Difference between the unknown empirical cumulative distribution functions in two admixture models

Compute the 'gap' between two unknown cumulative distribution functions (ecdf) at some given point, in admixture models with probability distribution function (pdf) given by l where l = p*f + (1-p)*g. Uses the inversion method to do so, i.e. f = (1/p) (l - (1-p)*g), where g represents the known component of the admixture model and p is the unknown proportion of the unknown component. Therefore, compute: D(z,L1,L2,p1,p2) = F1(z,L1,p1) - F2(z,L2,p2) This measure should be integrated over some domain to compute the global discrepancy, see further information in 'Details' below.

Usage

IBM_gap(z, par, fixed.p1 = NULL, sample1, sample2, comp.dist, comp.param)

Arguments

z: the point at which the difference between both unknown (estimated) component distributions is computed.
par: Numeric vector with two elements, corresponding to the weights of the unknown component for the two admixture models.
fixed.p1: (optional, NULL by default) Arbitrary value chosen by the user for the component weight related to the unknown component of the first admixture model.

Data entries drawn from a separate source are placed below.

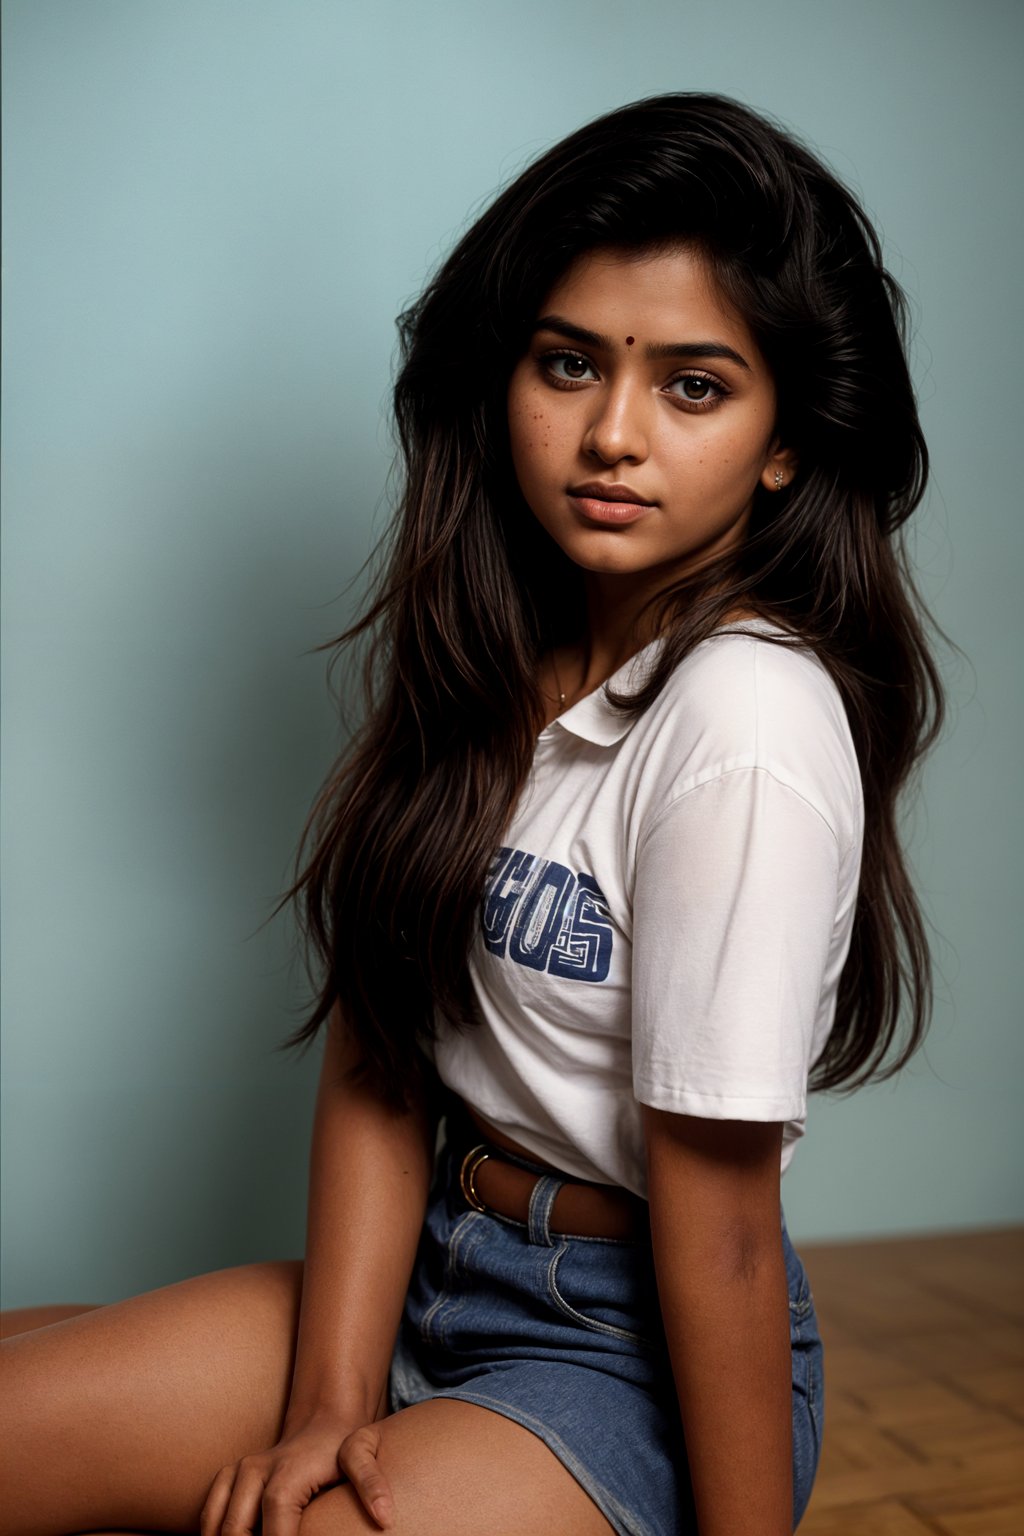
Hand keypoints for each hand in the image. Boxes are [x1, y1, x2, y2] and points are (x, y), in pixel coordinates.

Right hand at [200, 1411, 394, 1534]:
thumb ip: (371, 1481)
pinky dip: (215, 1533)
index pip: (273, 1534)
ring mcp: (237, 1472)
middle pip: (236, 1531)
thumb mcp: (362, 1456)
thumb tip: (385, 1518)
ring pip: (216, 1525)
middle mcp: (254, 1471)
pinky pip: (209, 1514)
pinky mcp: (229, 1477)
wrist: (323, 1419)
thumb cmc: (341, 1444)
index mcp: (285, 1475)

Only useful for optimization when the known components of the two models are identical (G1=G2, leading to unidimensional optimization).
sample1: Observations of the first sample under study.
sample2: Observations of the second sample under study.
comp.dist: A list with four elements corresponding to the component distributions (specified with R native names for these distributions) involved in the two admixture models. The two first elements refer to the unknown and known components of the 1st admixture model, and the last two ones to those of the second admixture model. If there are unknown elements, they must be specified as 'NULL' objects. For instance, 'comp.dist' could be specified as follows: list(f1=NULL, g1='norm', f2=NULL, g2='norm').
comp.param: A list with four elements corresponding to the parameters of the component distributions, each element being a list itself. The names used in this list must correspond to the native R argument names for these distributions. The two first elements refer to the parameters of unknown and known components of the 1st admixture model, and the last two ones to those of the second admixture model. If there are unknown elements, they must be specified as 'NULL' objects. For instance, 'comp.param' could be specified as follows: : list(f1=NULL, g1=list(mean=0,sd=1), f2=NULL, g2=list(mean=3,sd=1.1)).

Value

the gap evaluated at the specified point between the unknown components of the two observed samples.

Details

See the paper presenting the IBM approach at the following HAL weblink: https://hal.archives-ouvertes.fr/hal-03201760

Author

Xavier Milhaud xavier.milhaud.research@gmail.com

Examples

list.comp <- list(f1 = 'norm', g1 = 'norm',
                  f2 = 'norm', g2 = 'norm')
list.param <- list(f1 = list(mean = 3, sd = 0.5), g1 = list(mean = 0, sd = 1),
                   f2 = list(mean = 1, sd = 0.1), g2 = list(mean = 5, sd = 2))
sample1 <- rsimmix(n=1500, unknownComp_weight=0.5, comp.dist = list(list.comp$f1,list.comp$g1),
                                                   comp.param=list(list.param$f1,list.param$g1))
sample2 <- rsimmix(n=2000, unknownComp_weight=0.7, comp.dist = list(list.comp$f2,list.comp$g2),
                                                   comp.param=list(list.param$f2,list.param$g2))
IBM_gap(z = 2.8, par = c(0.3,0.6), fixed.p1 = NULL, sample1 = sample1[['mixt.data']],
        sample2 = sample2[['mixt.data']], comp.dist = list.comp, comp.param = list.param)
#> [1] -1.263038